Bucaletto fu la migliore risposta all'emergenza abitativa?
«La cittadella di Bucaletto con i suoi 750 prefabbricati è stata l'operazione migliore che potessimo predisporre per gli sfollati. Prima del terremoto, non molti hanno memoria, le amministrazioni precedenti alla mia sono state oggetto di numerose pressioni da parte di chi non aveva una casa. A Potenza c'era un profondo disagio abitativo, erano frequenti le occupazioni degli edifici come avvenne, ad esempio, nello stabile dove attualmente vi è la sede del comune a Sant'Antonio la Macchia: ben prima del terremoto c'era l'emergenza abitativa nella città di Potenza. Bucaletto è costata 25 miliardi ed è stata una grande operazione realizzata da un ufficio tecnico fortemente rimaneggiato: un ingegnere e quattro geometri. Ha ospitato novemila famiglie, i primi 750 nuclei familiari erano tutti terremotati. Oltre a Bucaletto sono stati costruiti numerosi alloggi nella zona di Malvaccaro, in via Iorio, a Macchia Romana e a Macchia Giocoli per un totale di circa mille alloggi. Abbiamo cercato di soddisfare l'esigenza abitativa e dare delle risposte. Inoltre, non appena la legge 219 è diventata operativa, durante il mio secondo mandato (1985-1990) abbiamo recuperato il Teatro Stabile, gli impianti sportivi, il Conservatorio di musica, Palazzo Loffredo ed il nostro centro storico che - torno a ripetere - ben prima del terremoto viveva una situazione allarmante con la mancanza dei servizi essenziali. Il prof. Lugli, eccelso architetto e progettista, fece un ottimo lavoro: non abbiamo predisposto un piano di recupero bensì un piano particolareggiato dividendo il centro storico in otto comparti tutelando la pietra, i portoni e le facciate. Tutelando sostanzialmente la cultura del centro storico potentino. Ad oggi credo sia sotto gli occhi di tutti un centro storico dignitoso e accogliente. La macchina amministrativa è stata spedita ed abbiamo ottenuto dei risultati positivi».

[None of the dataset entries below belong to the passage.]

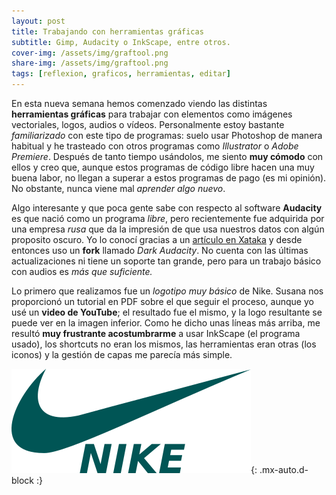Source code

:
 ```yaml
---
layout: post
title: Trabajando con herramientas gráficas
subtitle: Gimp, Audacity o InkScape, entre otros.
cover-img: /assets/img/graftool.png
share-img: /assets/img/graftool.png
tags: [reflexion, graficos, herramientas, editar]
---
```


En esta nueva semana hemos comenzado viendo las distintas **herramientas gráficas** para trabajar con elementos como imágenes vectoriales, logos, audios o vídeos. Personalmente estoy bastante *familiarizado* con este tipo de programas: suelo usar Photoshop de manera habitual y he trasteado con otros programas como *Illustrator* o *Adobe Premiere*. Después de tanto tiempo usándolos, me siento **muy cómodo** con ellos y creo que, aunque estos programas de código libre hacen una muy buena labor, no llegan a superar a estos programas de pago (es mi opinión). No obstante, nunca viene mal *aprender algo nuevo*.

Algo interesante y que poca gente sabe con respecto al software **Audacity** es que nació como un programa *libre*, pero recientemente fue adquirida por una empresa *rusa* que da la impresión de que usa nuestros datos con algún proposito oscuro. Yo lo conocí gracias a un [artículo en Xataka](https://www.xataka.com/aplicaciones/software-open-source-audacity-cada-vez-open-source-cambiar-duenos-usuarios-descontentos-piden-fork) y desde entonces uso un **fork** llamado *Dark Audacity*. No cuenta con las últimas actualizaciones ni tiene un soporte tan grande, pero para un trabajo básico con audios es *más que suficiente.*

Lo primero que realizamos fue un *logotipo muy básico* de Nike. Susana nos proporcionó un tutorial en PDF sobre el que seguir el proceso, aunque yo usé un **video de YouTube**; el resultado fue el mismo, y la logo resultante se puede ver en la imagen inferior. Como he dicho unas líneas más arriba, me resultó **muy frustrante acostumbrarme** a usar InkScape (el programa usado), los shortcuts no eran los mismos, las herramientas eran otras (los iconos) y la gestión de capas me parecía más simple.

![Logo Nike](/assets/img/nikelogo.png){: .mx-auto.d-block :}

Ci può raccontare qualche aneddoto o qualche momento particolarmente significativo?
«Quasi casualmente mi sono ritrovato nell'ascensore dell'ospedale San Carlo con il Santo Padre Woytila diretti al secondo piano con il presidente Verrastro. Eravamo in silenzio ed io ero molto emozionato, con un gesto quasi fraterno mi mise una mano sulla spalla. Fu un dialogo gestuale molto profondo. Non posso non dimenticare la visita di Nilde Iotti, presidente della Camera, nella cittadella di Bucaletto, la quale rimase impressionata per la qualità e la funzionalità dell'opera. Zamberletti è stata una persona straordinaria, umile e preparata. Con lui ho avuto un rapporto molto profondo che infastidiva anche alcuni parlamentari locali. Le visite di Bettino Craxi, Arnaldo Forlani, Flaminio Piccoli ed il Presidente della Repubblica Sandro Pertini che si precipitò immediatamente nelle zone terremotate creando anche dei problemi ai soccorritori. Sono stati momenti molto significativi ed hanno sottolineato le attenzioni dello Stato nei riguardi delle comunità disastrate. Al Palazzo di città, quotidianamente vedevamo arrivare corrieri di aiuti da tutte le parti d'Italia e d'Europa. Dal Veneto alla Cecoslovacchia con credenziali vistate dall'Ufficio Speciale della Ricostruzione con sede a Napoli».